* [Work instruction]
Write out again every line of the items from the line with "left elbow: (43, 285, -9)" up to and including the line with "left wrist: (764, 302, -4)". Multiply each keypoint's x, y and depth values by 0.65 and round to whole numbers, with halves rounded up, while copying all other lines, including the box line, unchanged.

* [Keypoint text descriptions]
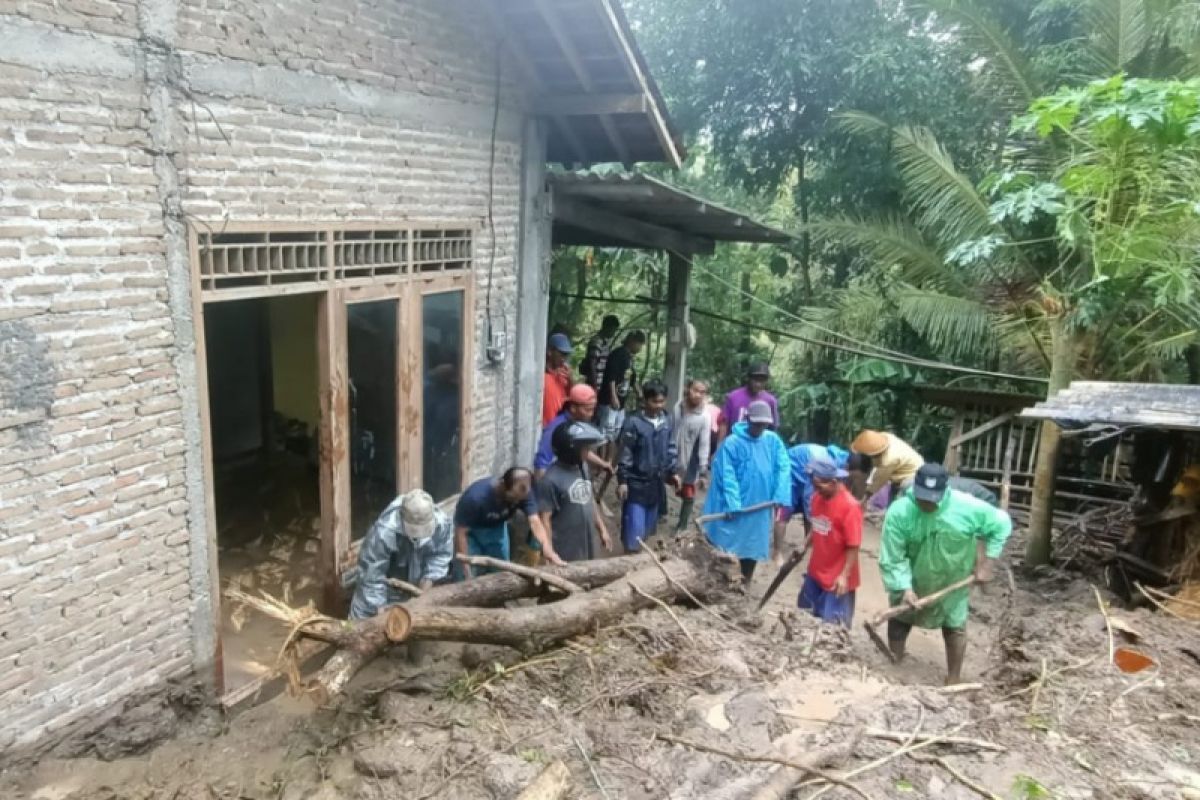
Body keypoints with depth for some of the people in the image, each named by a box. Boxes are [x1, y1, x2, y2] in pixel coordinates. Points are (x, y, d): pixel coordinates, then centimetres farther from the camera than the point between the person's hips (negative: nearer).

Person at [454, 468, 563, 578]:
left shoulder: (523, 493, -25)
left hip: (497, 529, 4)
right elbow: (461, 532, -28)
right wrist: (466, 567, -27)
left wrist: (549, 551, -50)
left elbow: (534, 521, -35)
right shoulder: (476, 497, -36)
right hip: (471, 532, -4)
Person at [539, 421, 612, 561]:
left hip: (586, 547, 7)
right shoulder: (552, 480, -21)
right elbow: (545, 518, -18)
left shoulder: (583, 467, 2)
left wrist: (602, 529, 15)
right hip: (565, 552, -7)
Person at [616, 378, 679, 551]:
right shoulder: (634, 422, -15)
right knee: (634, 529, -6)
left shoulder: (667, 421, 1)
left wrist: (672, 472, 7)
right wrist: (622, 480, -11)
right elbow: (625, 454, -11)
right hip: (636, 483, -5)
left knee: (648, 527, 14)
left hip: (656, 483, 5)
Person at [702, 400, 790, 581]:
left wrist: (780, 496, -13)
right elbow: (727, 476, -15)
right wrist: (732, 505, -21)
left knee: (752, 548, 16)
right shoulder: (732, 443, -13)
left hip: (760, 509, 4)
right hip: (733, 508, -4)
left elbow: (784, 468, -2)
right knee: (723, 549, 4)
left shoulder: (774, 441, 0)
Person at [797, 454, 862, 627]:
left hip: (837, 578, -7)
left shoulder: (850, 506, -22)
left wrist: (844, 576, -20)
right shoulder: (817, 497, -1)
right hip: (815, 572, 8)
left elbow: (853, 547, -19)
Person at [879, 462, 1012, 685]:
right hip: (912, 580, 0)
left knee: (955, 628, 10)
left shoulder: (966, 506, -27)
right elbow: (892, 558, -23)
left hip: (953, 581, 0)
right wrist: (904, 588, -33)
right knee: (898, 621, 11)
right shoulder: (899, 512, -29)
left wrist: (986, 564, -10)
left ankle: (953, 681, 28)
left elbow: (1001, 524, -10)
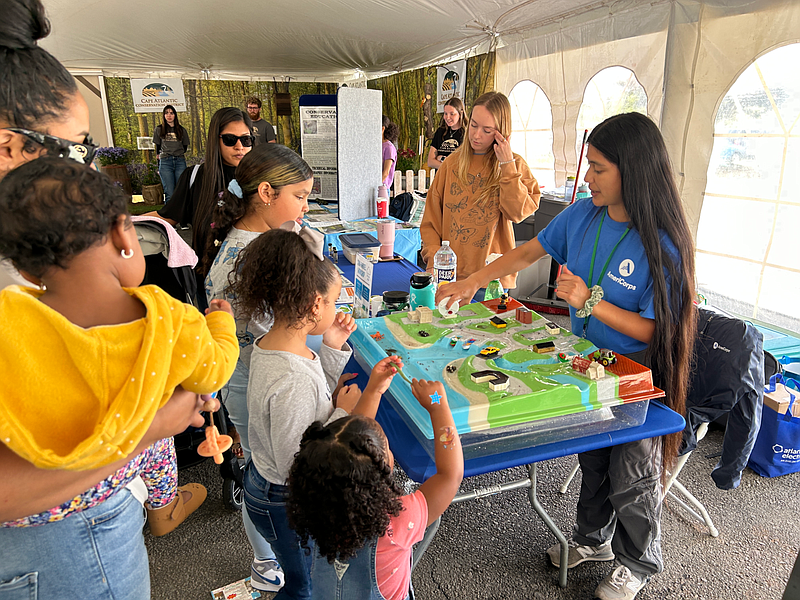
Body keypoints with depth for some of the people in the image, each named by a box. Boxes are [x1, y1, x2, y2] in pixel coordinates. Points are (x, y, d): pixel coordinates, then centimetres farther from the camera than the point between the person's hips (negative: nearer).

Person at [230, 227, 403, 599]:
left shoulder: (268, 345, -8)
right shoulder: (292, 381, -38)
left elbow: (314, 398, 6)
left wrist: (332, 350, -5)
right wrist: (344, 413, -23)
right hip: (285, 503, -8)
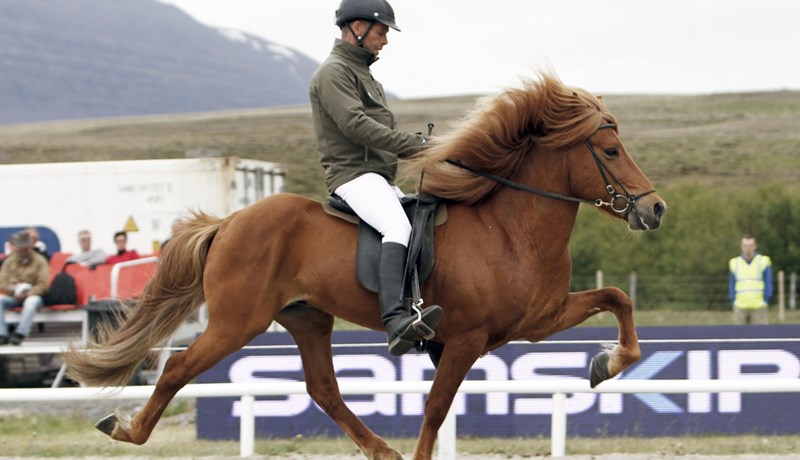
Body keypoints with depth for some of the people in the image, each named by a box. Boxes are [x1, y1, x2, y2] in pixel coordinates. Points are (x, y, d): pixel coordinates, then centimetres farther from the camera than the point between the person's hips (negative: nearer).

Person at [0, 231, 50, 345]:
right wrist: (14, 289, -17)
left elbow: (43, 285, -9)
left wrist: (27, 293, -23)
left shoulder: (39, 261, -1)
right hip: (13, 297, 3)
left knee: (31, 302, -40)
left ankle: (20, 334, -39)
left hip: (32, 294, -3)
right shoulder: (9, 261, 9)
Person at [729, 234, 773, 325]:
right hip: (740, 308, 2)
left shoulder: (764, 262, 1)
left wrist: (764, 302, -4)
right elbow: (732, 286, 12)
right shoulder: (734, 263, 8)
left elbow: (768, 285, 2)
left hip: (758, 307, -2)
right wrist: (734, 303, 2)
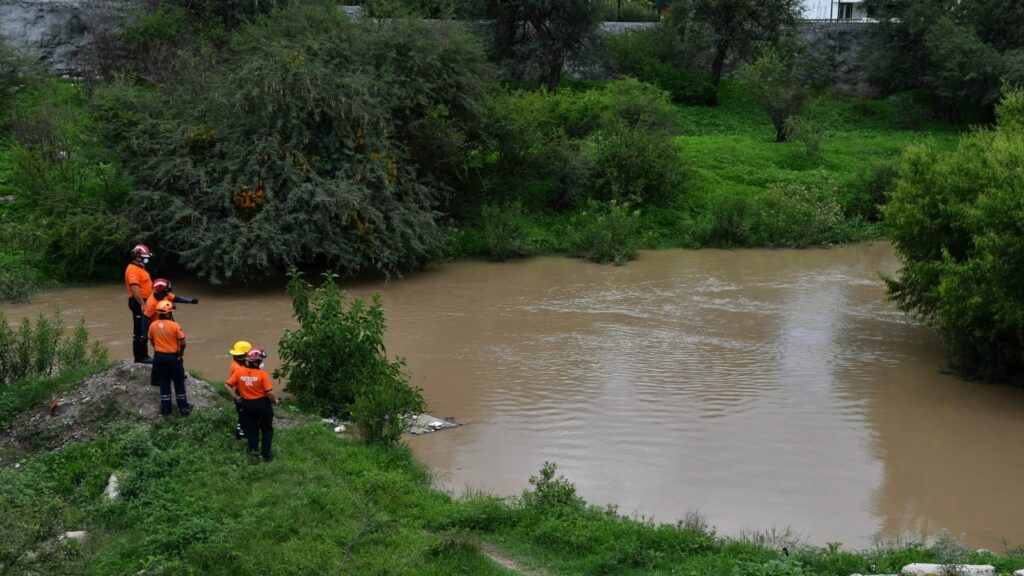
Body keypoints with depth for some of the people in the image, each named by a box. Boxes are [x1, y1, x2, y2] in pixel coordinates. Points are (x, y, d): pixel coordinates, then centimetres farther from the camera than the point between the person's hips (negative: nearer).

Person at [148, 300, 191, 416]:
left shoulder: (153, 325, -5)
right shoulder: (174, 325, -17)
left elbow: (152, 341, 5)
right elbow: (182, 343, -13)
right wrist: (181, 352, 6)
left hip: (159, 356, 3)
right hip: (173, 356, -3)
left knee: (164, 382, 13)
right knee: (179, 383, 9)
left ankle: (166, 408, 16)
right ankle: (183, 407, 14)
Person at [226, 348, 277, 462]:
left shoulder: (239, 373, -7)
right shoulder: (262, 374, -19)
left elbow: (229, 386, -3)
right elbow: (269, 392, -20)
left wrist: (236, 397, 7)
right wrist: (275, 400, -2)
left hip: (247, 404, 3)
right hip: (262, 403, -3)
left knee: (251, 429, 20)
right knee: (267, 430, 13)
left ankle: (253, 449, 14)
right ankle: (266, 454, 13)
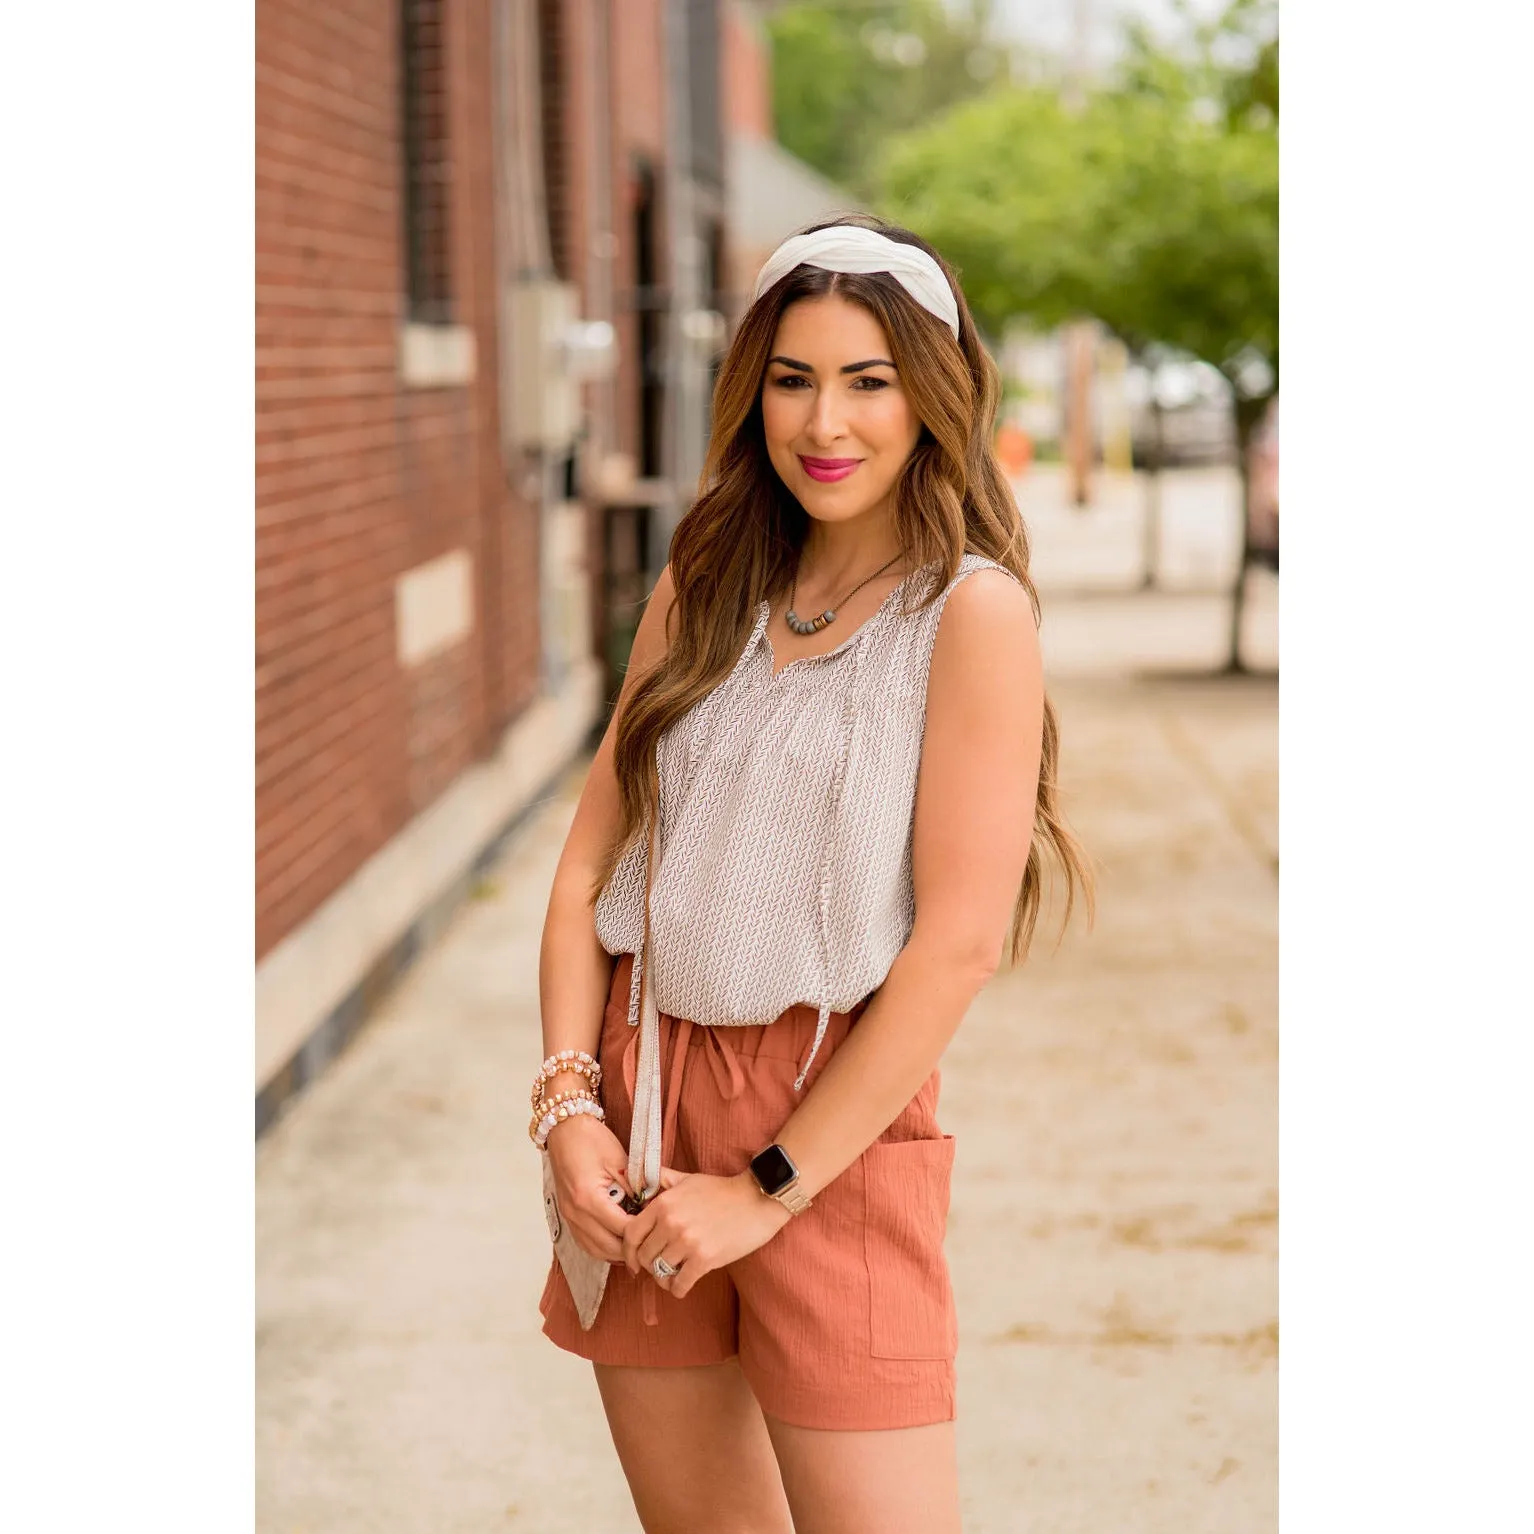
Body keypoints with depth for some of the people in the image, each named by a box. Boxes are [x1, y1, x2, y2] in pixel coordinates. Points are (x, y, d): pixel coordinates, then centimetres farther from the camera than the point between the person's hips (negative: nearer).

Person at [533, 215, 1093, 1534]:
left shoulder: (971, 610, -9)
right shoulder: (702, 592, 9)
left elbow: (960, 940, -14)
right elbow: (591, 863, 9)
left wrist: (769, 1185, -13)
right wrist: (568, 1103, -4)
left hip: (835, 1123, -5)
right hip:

* [Exercise output]
left elbow: (28, 185, -6)
left wrist: (18, 190, -15)
left shoulder: (25, 170, -1)
right hip: (8, 193, 2)
left knee: (20, 196, -26)
left ankle: (13, 217, -25)
left hip: (21, 191, -2)
right shoulder: (6, 170, 6)
Person at [729, 234, 773, 325]:
right hip: (481, 200, 1)
left shoulder: (497, 170, 1)
left wrist: (497, 196, -3)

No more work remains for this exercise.